OpenSearch integration improvements #139

filipecosta90 · 2024-05-16T00:26:16Z

The bellow changes aim to:

Ease the OpenSearch integration, while also reusing as much as possible the connection creation steps.
Add support for anonymous auth on opensearch client
Add support for HTTPS traffic and detect ssl configs from connection details
Ensure that the cluster is at least at yellow state before querying
Enables inner product distance (supported for Lucene in OpenSearch version 2.13 and later)
Enables vector dimensions up to 16K (Source: https://opensearch.org/docs/latest/search-plugins/knn/approximate-knn/)
Uses a backoff stragegy on search_one method when required (due to 429 errors).
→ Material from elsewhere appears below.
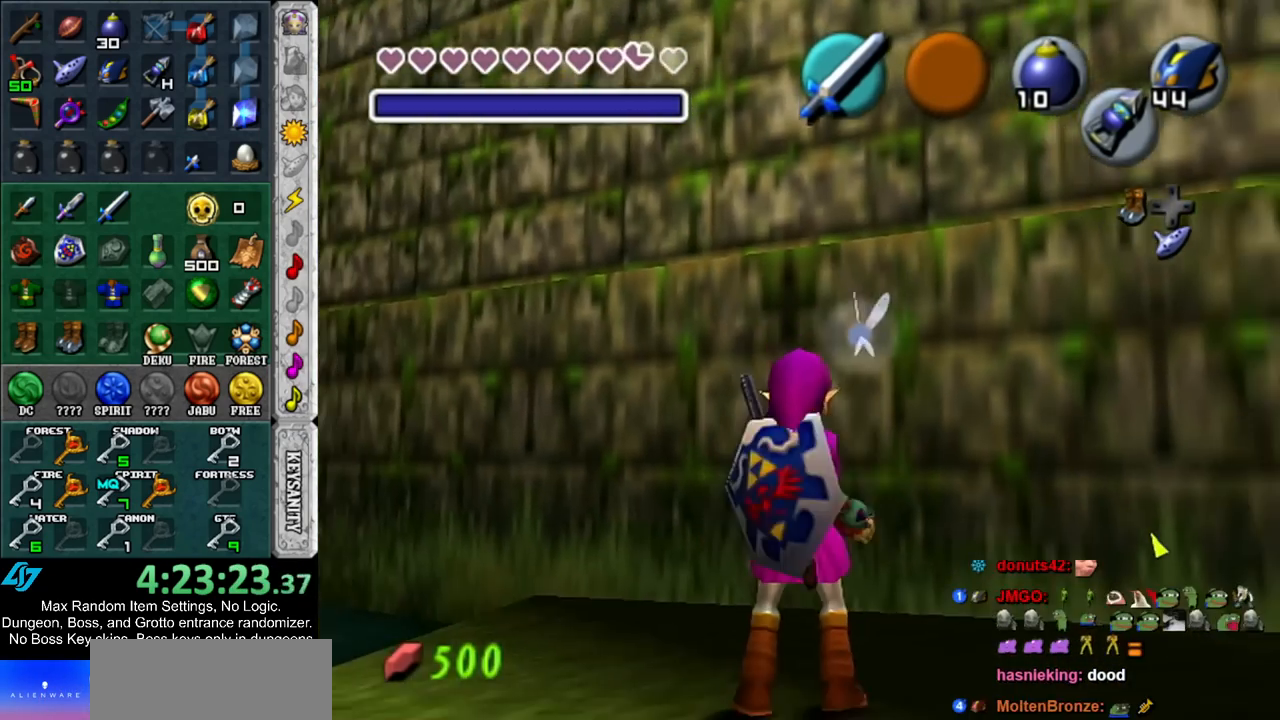
{"buttons": [], "left_stick": "center", "right_stick": "center", "events": [[17, "left_stick", "up"], [117, "left_stick", "center"]]}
Fixes OpenSearch search run should handle rate-limiting / 429 HTTP errors #142

…ports it (supported for Lucene in OpenSearch version 2.13 and later)

… for anonymous_auth feature of opensearch)

…t upload stage

LukasWestholt

Thank you for your commits. I want to compare search and upload performance from old and new implementation and hope this will get merged soon.

LukasWestholt · 2024-10-02T12:44:09Z

experiments/configurations/opensearch-single-node-single-shard.json

@@ -0,0 +1,87 @@
+[
+  {
+    "name": "opensearch-default",


You need to rename the single-shard experiments from
"opensearch-" to "opensearch-single-shard-" so both are accessable.

number_of_shards=1 is according to this already the default. Does those experiments then even do something different to opensearch-single-node-default-index.json?

Should we maybe say number_of_replicas=0 for optimization? see https://repost.aws/knowledge-center/opensearch-indexing-performance

Ah i see: number_of_replicas=0 is already set.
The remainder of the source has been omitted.